Carpenters and farmers

This year my husband and I decided to start our first backyard veggie garden.

I should start by pointing out I have no talent for green things outside of killing them. My husband had a house plant for 5 years before we met, and within two I'd offed it.

Naturally, I'm starting big. I couldn't decide which way I wanted to go, so ultimately I ended up with both a container garden and an in-ground raised bed.


I'm primarily growing tomatoes. I don't even eat tomatoes but from what I've read, they're reasonably easy to deal with- so hopefully they'll prove resistant to my efforts of veggicide. Keeping with the grand scale of my project, I selected not one or two, but SIX varieties of tomato plant- the classic Big Boy, Early Girl, Roma, Celebrity, Lemon Boy and my favorite based on its name alone: Mr. Stripey.


I recycled some old buckets that originally stored cat litter into planting containers. They got a thorough scrub, a new paint job, a dozen or so holes drilled in the bottom of each and a chunk of landscaping fabric in the bottom to keep the soil from leaking out through said holes.

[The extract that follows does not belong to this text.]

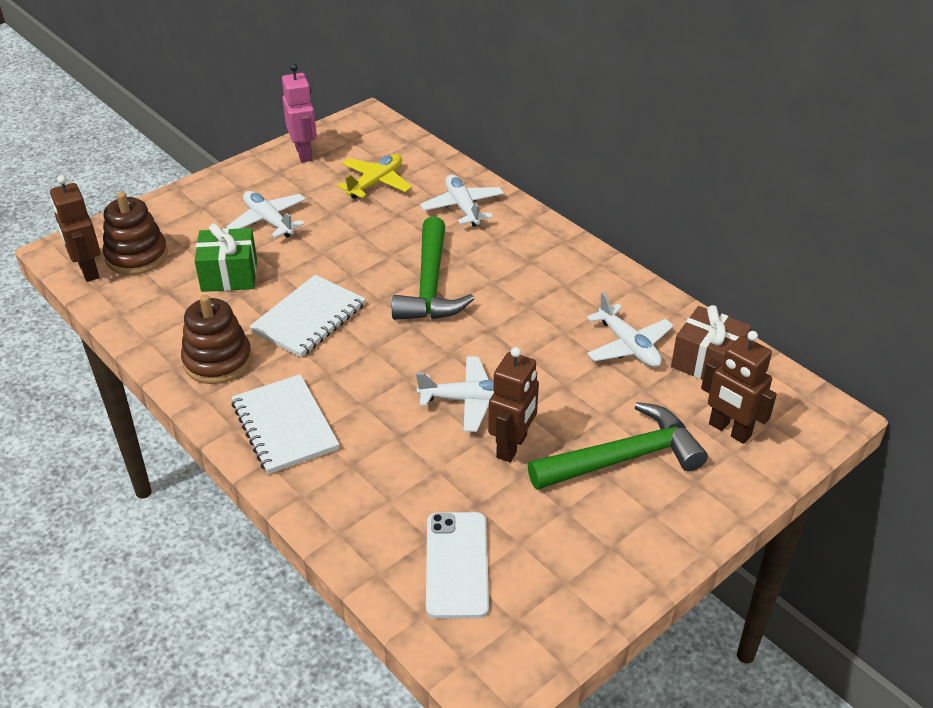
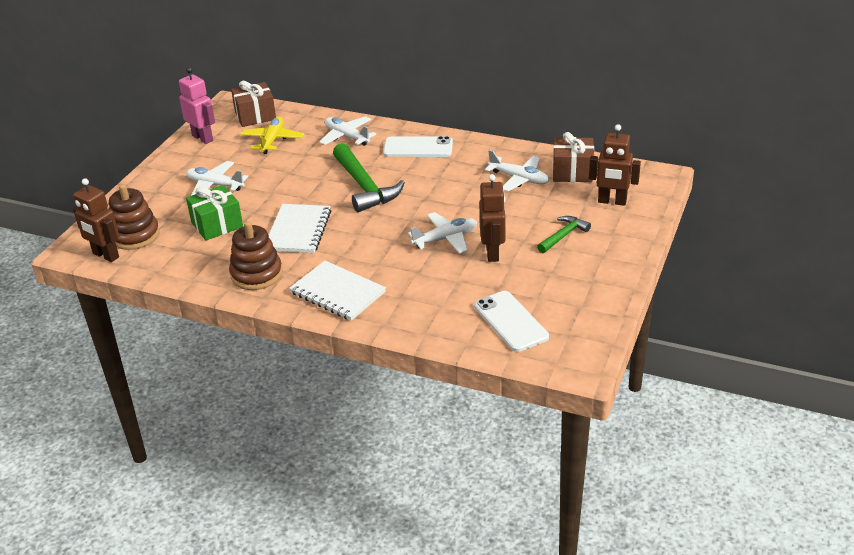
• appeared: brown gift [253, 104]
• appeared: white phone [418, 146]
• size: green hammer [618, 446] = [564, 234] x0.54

Here's a few filled, mulched and planted. I'm mostly sticking with determinant varieties in these containers, as supposedly they grow smaller and more "bush-like" rather than tall and viney. Even so, I painted some tomato cages bright white and added those to the containers as well to provide support.



This is the raised bed we constructed. It's approximately 10'x4'x14" and made from untreated 2x4s of some cheap Home Depot mystery wood. Again, I lined it with landscaping fabric on the sides and bottom to stop soil leakage and weed intrusion.

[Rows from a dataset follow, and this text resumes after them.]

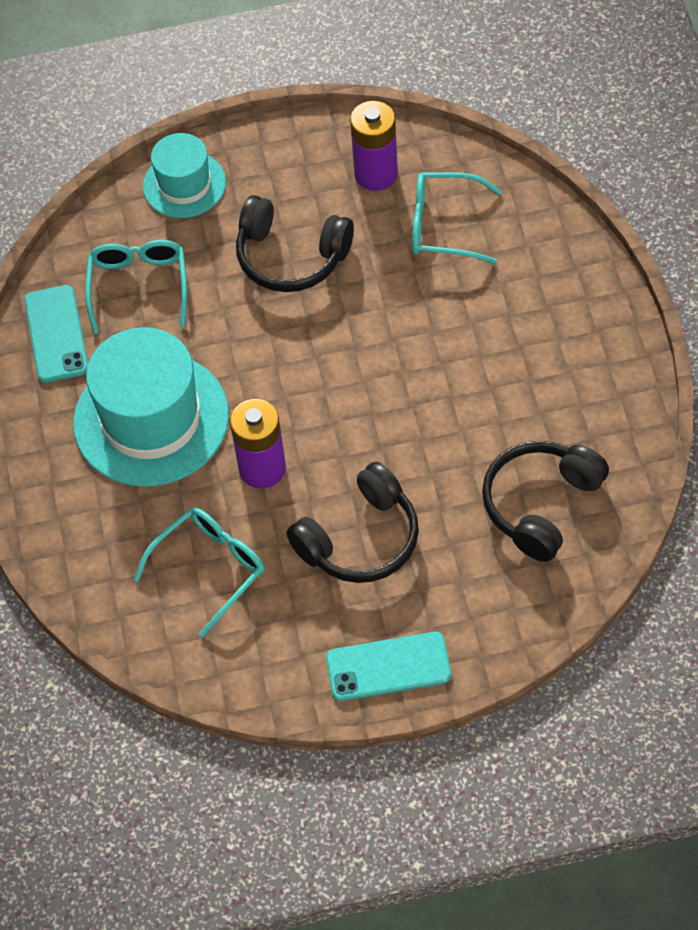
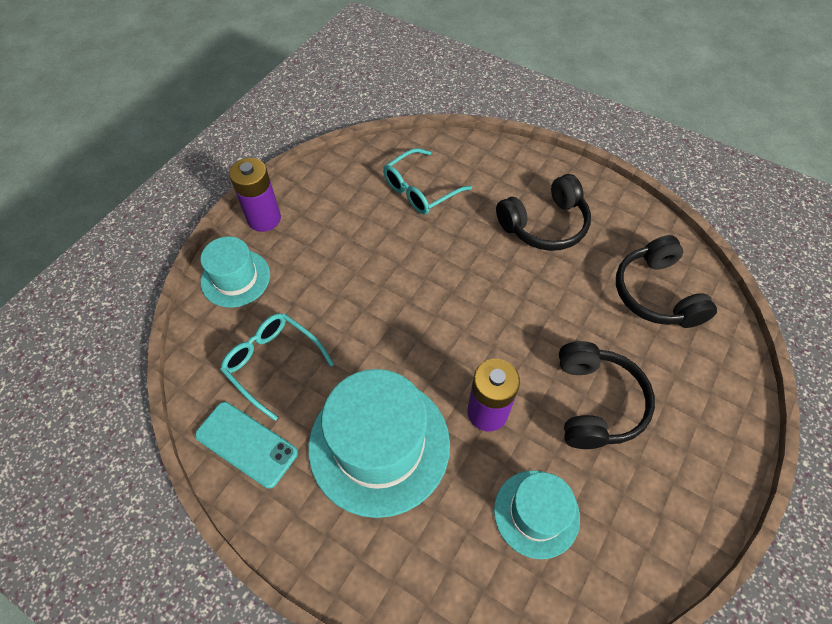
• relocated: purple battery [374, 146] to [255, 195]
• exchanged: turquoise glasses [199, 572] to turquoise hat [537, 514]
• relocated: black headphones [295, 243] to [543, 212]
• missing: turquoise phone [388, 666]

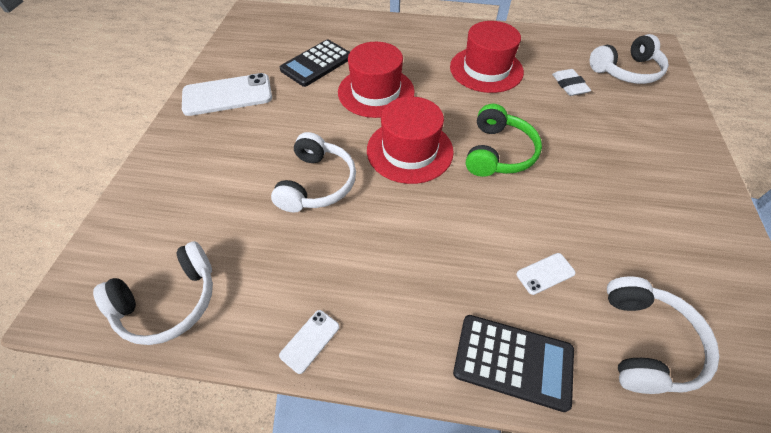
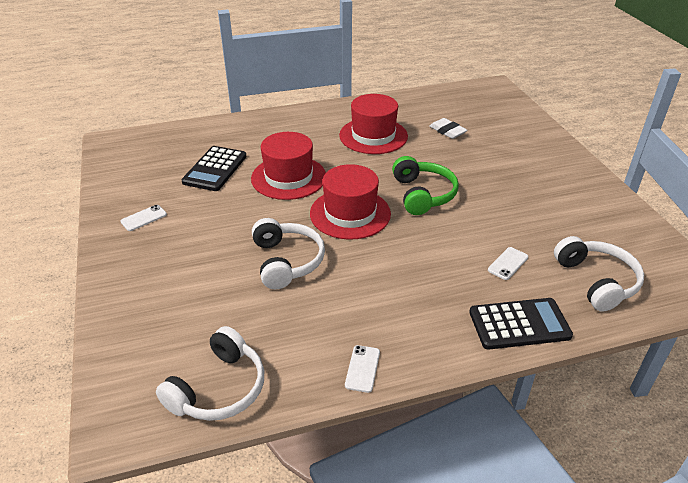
• size: white phone [227, 94] = [143, 218] x0.47
• missing: white headphones [629, 59]

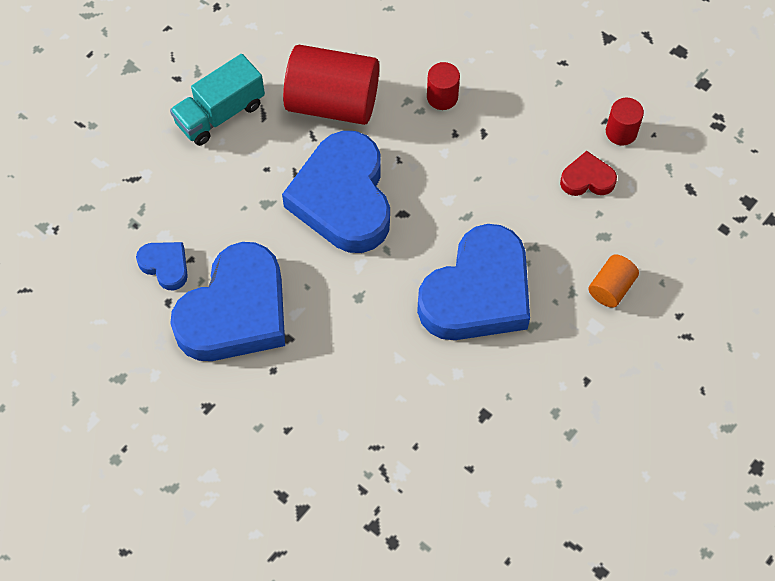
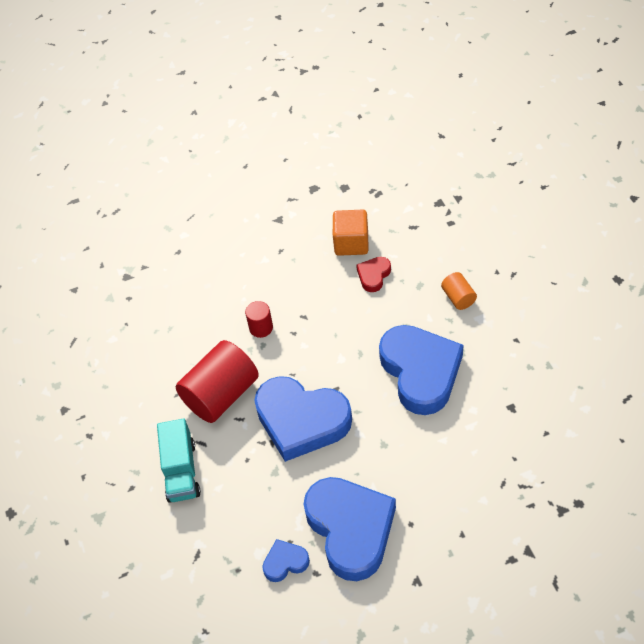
• exchanged: red cylinder [625, 121] to orange cube [351, 232]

Nyxie's enjoying our new gardening kick. She's an indoor cat, but I've been taking her outside with me when I work in the yard and she seems to enjoy it.

The finished raised bed, filled and planted. We did a row of tomatoes in the back (left) and herbs at each end (basil and cilantro). Up front I have a lonely jalapeno pepper plant, and the rest of the space is filled with a hodgepodge of red onions, garlic, carrots, yellow bush beans and snow peas. I figured I'd just go the trial and error route with what I plant.. we'll see what actually grows and adjust accordingly next year.

2 comments:

  1. Best of luck with your vegetable garden! I would love to have a raised bed but the deer eat everything in site. There is nothing I like better than fresh vegetables. Thanks for your visit and kind comment.

    ReplyDelete
  2. Thanks Sherry! We have lots of deer in the area but I've never seen one in the yard, thankfully. Rabbits and squirrels, on the other hand, are everywhere.. and I've yet to figure out how we're going to keep them out of the bed. I see a robo-owl or fence of some sort in our future!